“Ganaï, the Indian singer” bronze, Laoust André-Louis-Adolphe (Douai 1843 – Paris 1924)
Out of stock
Large bronze of an Indian singer called “Ganaï”. He spreads his arms with his sitar in one hand while singing. Signed.
Size: H 79cm – diameter of the base 30 cm
Frensch school. Modelled by Laoust in 1885.
Lit: this model was casted by Thiébaut frères as a fountain subject (H 180cm) and ordered by the French state in 1886 and awarded to the Luxembourg Gardens. In 1904, the bronze was sent to Lamalou-les-Bains. The vast base was enhanced by a frieze in sandstone-ceramics of Sèvres. It would have been melted down during the Second World War.
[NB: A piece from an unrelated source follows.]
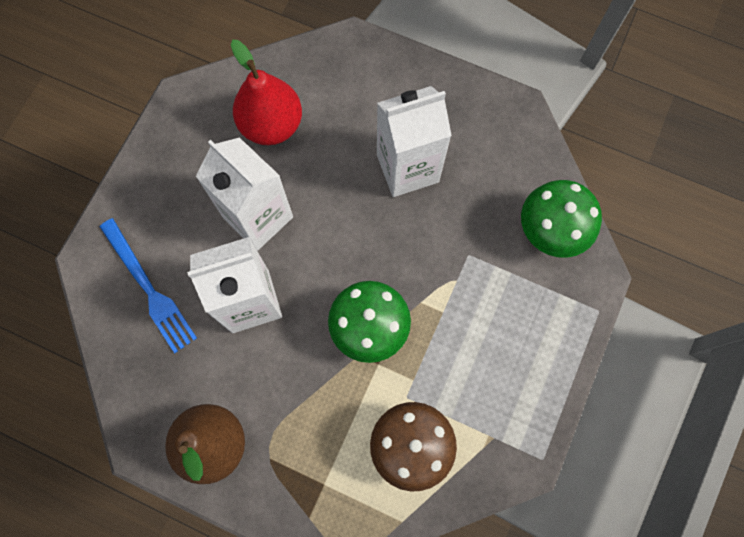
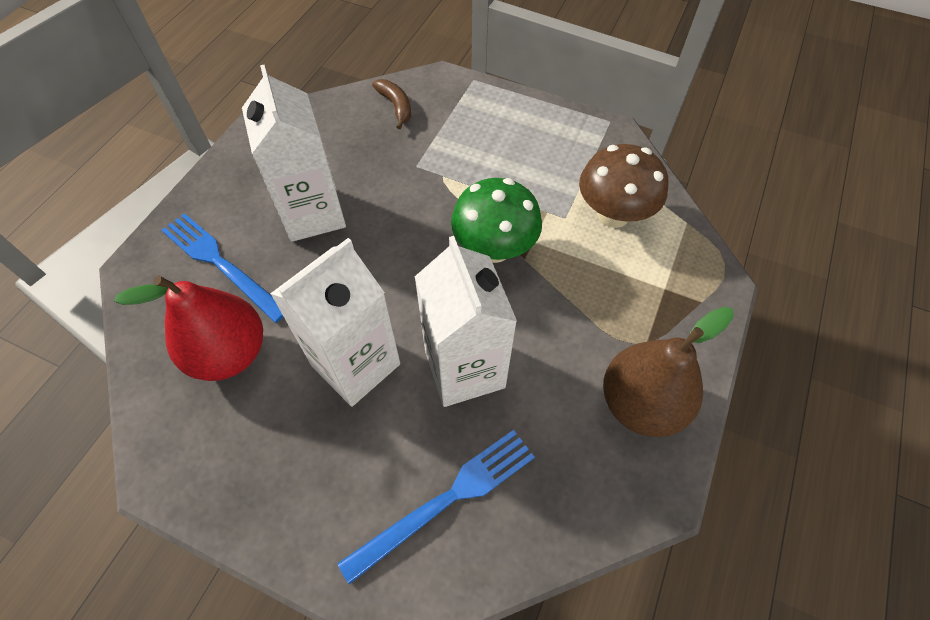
camera: 90 degrees left, 15 degrees down
(354, 103) = (221, 264): none -> blue fork
(550, 231) = (396, 106): green mushroom -> brown banana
André Louis Adolphe Laoust was a French sculptor born on 16 September 1843 in Douai and died on 7 May 1924 in Paris. He was a student of the sculptor François Jouffroy at the École des Beaux-Arts in Paris, André Laoust exhibited at the Salon of 1868 and became a member of the Société des Artistes Français in 1885. With members of his family, he founded the Ateliers Laoust in 1874, which employed several dozen people over several generations. He won a silver medal at the 1889 Universal Exhibition for the Indian Singer of Ganaï. Laoust designed sculptures for the Manufacture de Sèvres between 1891 and 1905. He taught sculpture at the Douai academy from 1892 to 1901. He won a silver medal in modelling at the academic schools competition in 1893.